▶ **Instruction A**: Reproduce the entries from their start through the line that contains "Beschuldigung zu äußern", copying every line verbatim, both ends included.

One of the greatest setbacks with the current method of SN uptime, and disqualification related to it, is that it does not take into account that all nodes are not equal. Factors that differentiate nodes from each other:

  1. Age of node
  2. Amount of data currently stored on the node
  3. Audit history reputation
  4. Network quality of service (is this a highly used node due to geographic location and response time?)
  5. Node escrow balance

While each of the above factors should not be weighted the same, they need to be taken into consideration when calculating the disqualification threshold. Setting the threshold too high does create a situation where certainty of available datasets becomes looser, while setting the threshold too low could cause extremely high node churn and could become costly for the network.

▶ **Exercise data**:
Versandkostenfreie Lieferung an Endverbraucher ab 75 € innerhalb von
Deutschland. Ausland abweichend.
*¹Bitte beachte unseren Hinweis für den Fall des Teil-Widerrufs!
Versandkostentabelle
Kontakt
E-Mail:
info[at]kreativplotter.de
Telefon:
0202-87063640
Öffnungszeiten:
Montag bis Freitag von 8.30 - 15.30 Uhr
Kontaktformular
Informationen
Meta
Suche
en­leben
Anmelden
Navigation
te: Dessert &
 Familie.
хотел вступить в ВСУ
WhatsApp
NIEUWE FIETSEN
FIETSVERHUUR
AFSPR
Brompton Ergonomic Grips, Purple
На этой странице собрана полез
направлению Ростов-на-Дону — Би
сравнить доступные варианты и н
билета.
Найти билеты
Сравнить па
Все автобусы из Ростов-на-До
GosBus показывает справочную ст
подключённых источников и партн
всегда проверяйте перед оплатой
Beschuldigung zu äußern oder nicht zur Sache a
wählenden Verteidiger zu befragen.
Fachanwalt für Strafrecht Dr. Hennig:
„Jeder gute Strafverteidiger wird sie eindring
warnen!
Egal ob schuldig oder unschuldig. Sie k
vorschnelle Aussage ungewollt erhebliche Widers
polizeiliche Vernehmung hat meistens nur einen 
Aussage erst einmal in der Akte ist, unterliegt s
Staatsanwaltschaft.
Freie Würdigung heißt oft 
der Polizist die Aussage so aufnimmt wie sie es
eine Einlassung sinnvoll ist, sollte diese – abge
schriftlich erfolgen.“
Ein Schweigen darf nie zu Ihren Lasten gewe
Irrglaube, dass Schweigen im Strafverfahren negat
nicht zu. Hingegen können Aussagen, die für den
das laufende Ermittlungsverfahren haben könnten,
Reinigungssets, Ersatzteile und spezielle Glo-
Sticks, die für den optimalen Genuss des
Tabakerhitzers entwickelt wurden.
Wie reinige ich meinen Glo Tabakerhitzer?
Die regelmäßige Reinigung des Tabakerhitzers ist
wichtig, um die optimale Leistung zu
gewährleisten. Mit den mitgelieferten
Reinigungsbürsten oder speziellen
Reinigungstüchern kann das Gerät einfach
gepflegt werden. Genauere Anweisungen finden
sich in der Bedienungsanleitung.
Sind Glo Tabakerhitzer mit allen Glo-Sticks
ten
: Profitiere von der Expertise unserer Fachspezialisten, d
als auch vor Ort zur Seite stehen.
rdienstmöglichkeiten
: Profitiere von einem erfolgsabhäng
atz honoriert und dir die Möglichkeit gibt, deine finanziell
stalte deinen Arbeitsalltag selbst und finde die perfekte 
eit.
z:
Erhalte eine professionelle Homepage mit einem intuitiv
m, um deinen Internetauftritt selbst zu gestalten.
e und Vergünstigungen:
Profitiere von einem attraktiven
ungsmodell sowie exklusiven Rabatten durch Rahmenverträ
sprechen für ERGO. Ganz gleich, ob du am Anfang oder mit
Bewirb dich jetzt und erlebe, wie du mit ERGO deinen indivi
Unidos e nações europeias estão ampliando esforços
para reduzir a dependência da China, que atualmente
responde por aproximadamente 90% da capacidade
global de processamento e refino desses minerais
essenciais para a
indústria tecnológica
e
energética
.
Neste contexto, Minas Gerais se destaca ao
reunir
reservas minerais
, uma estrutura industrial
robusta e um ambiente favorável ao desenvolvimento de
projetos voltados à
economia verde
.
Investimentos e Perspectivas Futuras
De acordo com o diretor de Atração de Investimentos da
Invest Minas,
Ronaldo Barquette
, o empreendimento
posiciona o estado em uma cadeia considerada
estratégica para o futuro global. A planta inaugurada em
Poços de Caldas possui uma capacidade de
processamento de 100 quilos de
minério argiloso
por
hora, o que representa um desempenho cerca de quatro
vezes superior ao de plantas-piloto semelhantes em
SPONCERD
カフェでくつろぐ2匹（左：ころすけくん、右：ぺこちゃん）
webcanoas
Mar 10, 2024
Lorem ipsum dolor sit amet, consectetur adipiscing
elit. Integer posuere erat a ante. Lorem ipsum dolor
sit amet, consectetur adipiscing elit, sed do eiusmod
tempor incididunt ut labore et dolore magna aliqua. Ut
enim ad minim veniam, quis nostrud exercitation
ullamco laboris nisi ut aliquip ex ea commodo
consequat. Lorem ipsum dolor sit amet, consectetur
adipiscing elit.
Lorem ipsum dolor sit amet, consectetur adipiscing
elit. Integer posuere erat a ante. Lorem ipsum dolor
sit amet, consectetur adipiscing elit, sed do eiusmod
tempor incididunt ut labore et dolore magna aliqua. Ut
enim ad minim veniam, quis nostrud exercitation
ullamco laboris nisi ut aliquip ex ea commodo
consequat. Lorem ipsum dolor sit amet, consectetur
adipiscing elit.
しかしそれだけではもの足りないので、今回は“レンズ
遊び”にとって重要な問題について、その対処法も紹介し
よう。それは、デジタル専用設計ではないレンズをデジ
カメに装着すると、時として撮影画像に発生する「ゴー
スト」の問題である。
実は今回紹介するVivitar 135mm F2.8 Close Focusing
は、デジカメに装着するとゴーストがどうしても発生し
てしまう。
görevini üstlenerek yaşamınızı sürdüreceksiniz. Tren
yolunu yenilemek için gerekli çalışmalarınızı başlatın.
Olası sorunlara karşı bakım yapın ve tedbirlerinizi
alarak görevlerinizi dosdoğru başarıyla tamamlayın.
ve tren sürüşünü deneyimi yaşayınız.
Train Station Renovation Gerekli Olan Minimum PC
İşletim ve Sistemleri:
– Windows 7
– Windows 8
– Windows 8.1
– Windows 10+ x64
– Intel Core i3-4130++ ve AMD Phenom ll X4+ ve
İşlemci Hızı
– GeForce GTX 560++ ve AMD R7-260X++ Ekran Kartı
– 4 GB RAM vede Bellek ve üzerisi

▶ **Instruction B**: According to the passage on node disqualification, what could setting the threshold too low cause?

▶ **Answer area A**:
Versandkostenfreie Lieferung an Endverbraucher ab 75 € innerhalb von
Deutschland. Ausland abweichend.
*¹Bitte beachte unseren Hinweis für den Fall des Teil-Widerrufs!
Versandkostentabelle
Kontakt
E-Mail:
info[at]kreativplotter.de
Telefon:
0202-87063640
Öffnungszeiten:
Montag bis Freitag von 8.30 - 15.30 Uhr
Kontaktformular
Informationen
Meta
Suche
en­leben
Anmelden
Navigation
te: Dessert &
 Familie.
хотел вступить в ВСУ
WhatsApp
NIEUWE FIETSEN
FIETSVERHUUR
AFSPR
Brompton Ergonomic Grips, Purple
На этой странице собрана полез
направлению Ростов-на-Дону — Би
сравнить доступные варианты и н
билета.
Найти билеты
Сравнить па
Все автобусы из Ростов-на-До
GosBus показывает справочную ст
подключённых источников и партн
всегда проверяйте перед оплатой
Beschuldigung zu äußern oder nicht zur Sache a

▶ **Answer area B**: Extremely high node churn, which could become costly for the network.